Spectral domain OCT also shows details of the vitreoretinal interface, such as epiretinal membranes. In Figure 2, using time domain OCT, we see that the retina has thickened, but we can't see the epiretinal membrane. The spectral domain 3-D views in Figure 3, however, clearly show the epiretinal membrane.

As we page through the various layers with the Cirrus HD-OCT, we can go deeper and deeper into the eye, and we can see the choroidal vessels, a view we usually don't see using time domain OCT.

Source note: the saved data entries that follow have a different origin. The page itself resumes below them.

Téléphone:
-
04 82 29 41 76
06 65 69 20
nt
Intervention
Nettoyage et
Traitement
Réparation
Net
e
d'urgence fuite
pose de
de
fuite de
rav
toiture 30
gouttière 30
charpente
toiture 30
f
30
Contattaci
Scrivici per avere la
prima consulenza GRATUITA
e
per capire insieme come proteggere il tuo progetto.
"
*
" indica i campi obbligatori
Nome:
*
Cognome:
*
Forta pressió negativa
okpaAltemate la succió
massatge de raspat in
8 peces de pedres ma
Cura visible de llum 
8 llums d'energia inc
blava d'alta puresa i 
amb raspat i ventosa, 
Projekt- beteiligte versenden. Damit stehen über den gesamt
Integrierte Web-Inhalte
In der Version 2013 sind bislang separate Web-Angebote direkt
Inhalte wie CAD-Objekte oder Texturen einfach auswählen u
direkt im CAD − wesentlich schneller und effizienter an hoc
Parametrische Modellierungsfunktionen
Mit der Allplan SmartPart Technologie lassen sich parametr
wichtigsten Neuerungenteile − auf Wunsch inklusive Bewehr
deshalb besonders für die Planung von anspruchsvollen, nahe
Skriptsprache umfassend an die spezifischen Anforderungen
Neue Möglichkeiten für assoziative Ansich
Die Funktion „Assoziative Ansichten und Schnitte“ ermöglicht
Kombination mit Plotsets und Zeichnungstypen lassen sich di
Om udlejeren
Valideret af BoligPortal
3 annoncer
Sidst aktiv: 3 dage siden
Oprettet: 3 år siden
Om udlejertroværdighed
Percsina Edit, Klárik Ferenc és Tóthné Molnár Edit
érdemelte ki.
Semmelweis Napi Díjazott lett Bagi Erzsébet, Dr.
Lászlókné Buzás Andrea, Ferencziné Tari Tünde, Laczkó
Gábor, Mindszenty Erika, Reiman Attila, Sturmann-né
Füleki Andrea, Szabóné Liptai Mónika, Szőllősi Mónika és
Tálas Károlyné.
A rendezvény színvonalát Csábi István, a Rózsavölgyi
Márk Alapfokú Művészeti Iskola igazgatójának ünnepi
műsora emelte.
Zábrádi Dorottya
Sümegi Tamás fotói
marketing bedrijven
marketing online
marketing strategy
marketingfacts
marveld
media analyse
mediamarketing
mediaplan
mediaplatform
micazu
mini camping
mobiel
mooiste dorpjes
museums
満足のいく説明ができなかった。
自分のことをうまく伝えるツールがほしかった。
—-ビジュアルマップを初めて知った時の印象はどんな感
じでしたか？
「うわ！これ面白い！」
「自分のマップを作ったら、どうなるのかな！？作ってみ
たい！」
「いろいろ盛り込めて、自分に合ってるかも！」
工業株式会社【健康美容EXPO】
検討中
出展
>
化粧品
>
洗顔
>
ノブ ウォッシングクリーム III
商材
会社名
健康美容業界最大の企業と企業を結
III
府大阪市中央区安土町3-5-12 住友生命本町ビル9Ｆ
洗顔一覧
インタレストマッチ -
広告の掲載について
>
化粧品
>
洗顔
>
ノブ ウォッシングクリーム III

Figure 3. A 3-D scan generated by the spectral domain OCT clearly shows the epiretinal membrane.

Greater Precision

If we're participating in a clinical study and following patients with diabetes or AMD, we want to compare how patients are doing from visit to visit. The Cirrus HD-OCT retains the information from a patient's previous visit — such as the position of the head and chin rests and the placement of the scan — and automatically adjusts the hardware. This total patient recall system helps tremendously with ease of use.

For repeatability, the Cirrus offers the repeat scan, which allows the clinician to use an overlay from the previous scan to confirm the precise location for the current scan.

The total patient recall and repeat scan functions provide improved intervisit comparisons that allow us to better evaluate our patients and the effectiveness of their treatments.

Better Outcomes in Retinal Disease

With high speed and high resolution, spectral domain OCT ensures dense coverage of the retina, improves visit-to-visit registration and comparison accuracy, and decreases acquisition times. These advantages will help us diagnose, treat and monitor disease more effectively. My colleagues will discuss more about the clinical applications for this new and exciting diagnostic equipment.

Peter K. Kaiser, M.D., is director of the Digital OCT Reading Center (DOCTR) at the Cole Eye Institute, Cleveland Clinic Foundation.